TASK GOAL: Change every "backdrop" in the data to "background" and leave the rest as it is. Omit the pictures from your version.

Dataset items
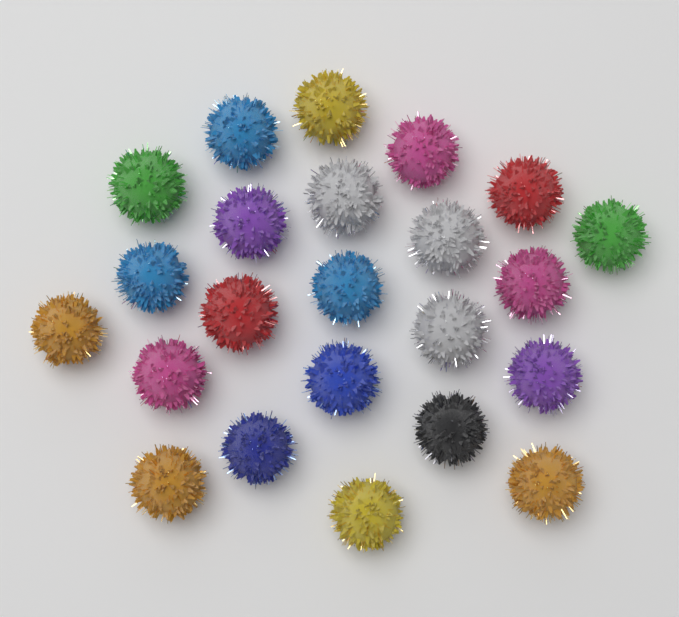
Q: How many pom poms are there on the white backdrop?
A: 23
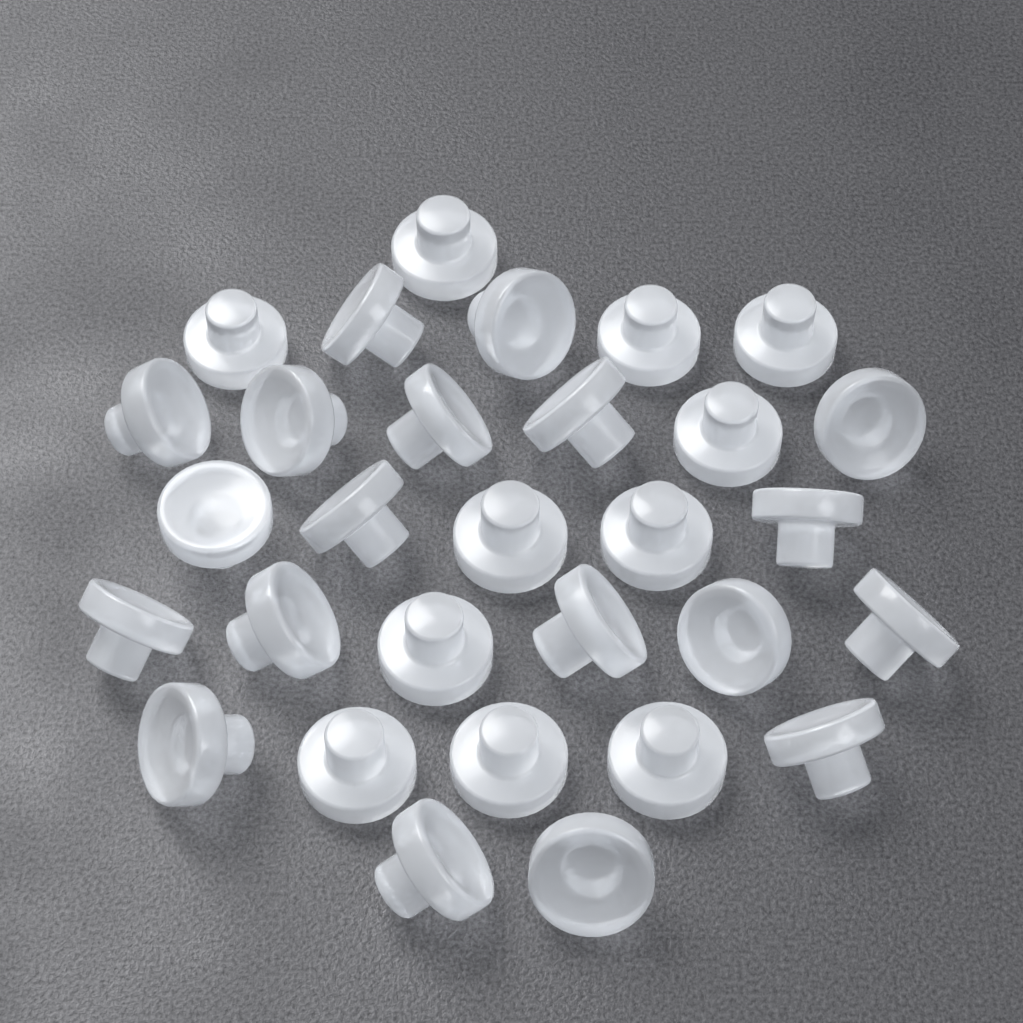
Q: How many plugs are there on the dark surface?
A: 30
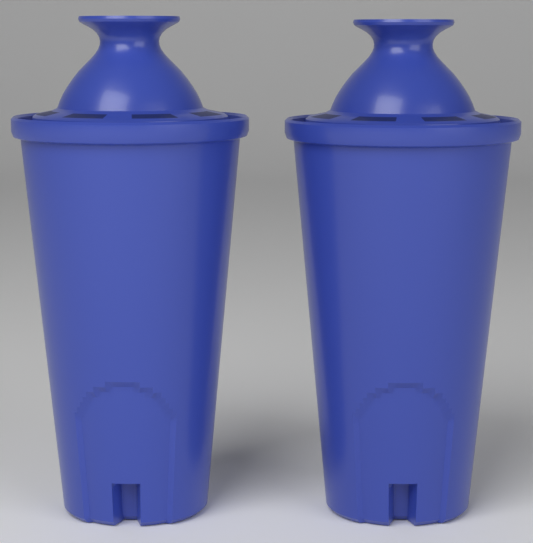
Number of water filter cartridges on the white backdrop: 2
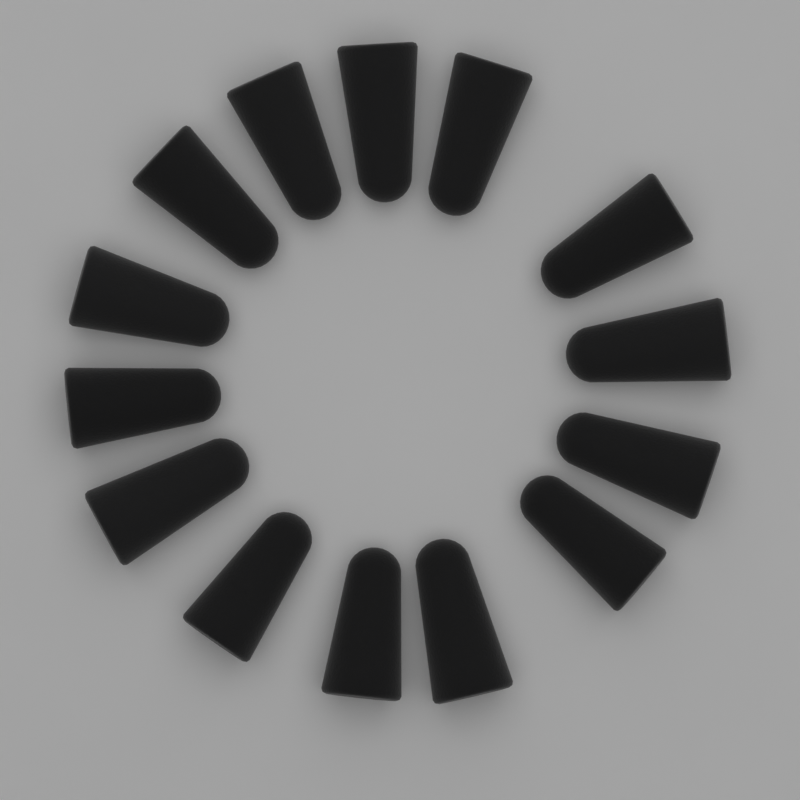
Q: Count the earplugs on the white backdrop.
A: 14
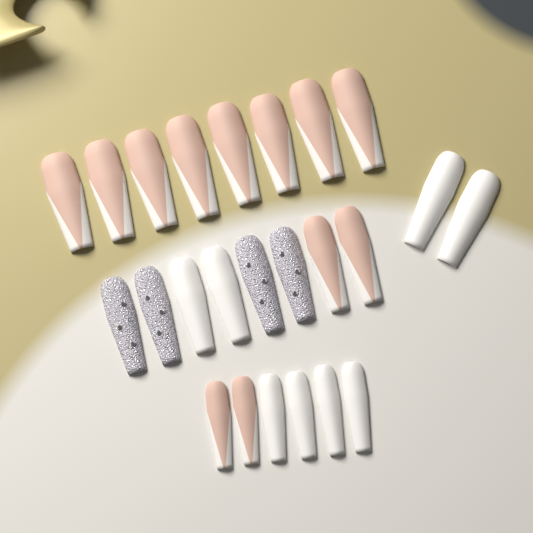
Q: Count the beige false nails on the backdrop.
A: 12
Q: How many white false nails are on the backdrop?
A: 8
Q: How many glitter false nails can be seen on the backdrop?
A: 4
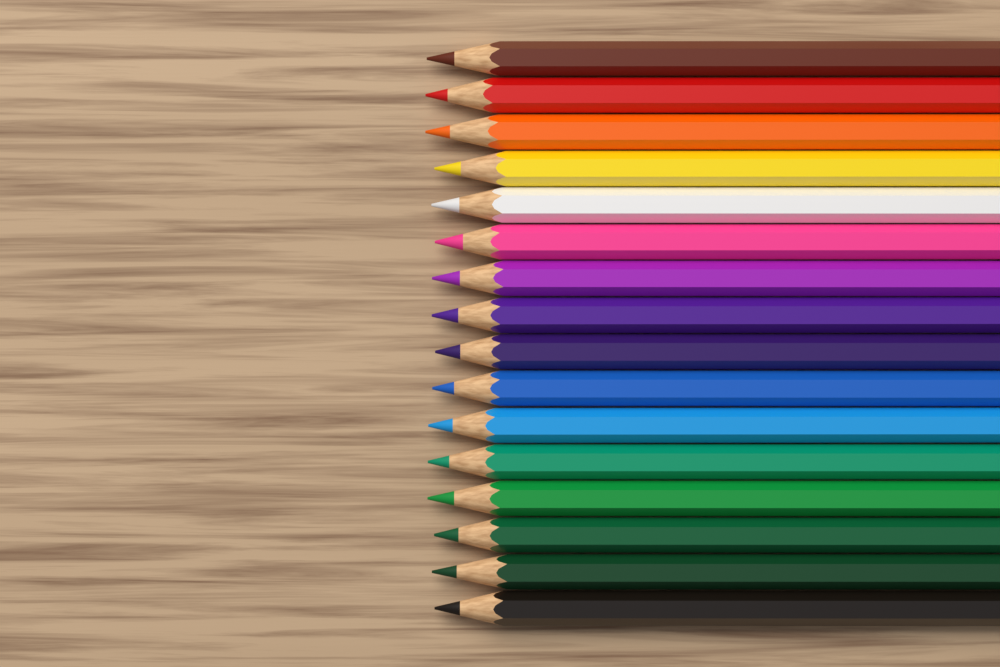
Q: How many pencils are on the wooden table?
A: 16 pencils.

TASK RESPONSE:
Q: How many pom poms are there on the white background?
A: 23
Q: How many plugs are there on the dark surface?
A: 30
Number of water filter cartridges on the white background: 2
Q: Count the earplugs on the white background.
A: 14
Q: Count the beige false nails on the background.
A: 12
Q: How many white false nails are on the background?
A: 8
Q: How many glitter false nails can be seen on the background?
A: 4
Q: How many pencils are on the wooden table?
A: 16 pencils.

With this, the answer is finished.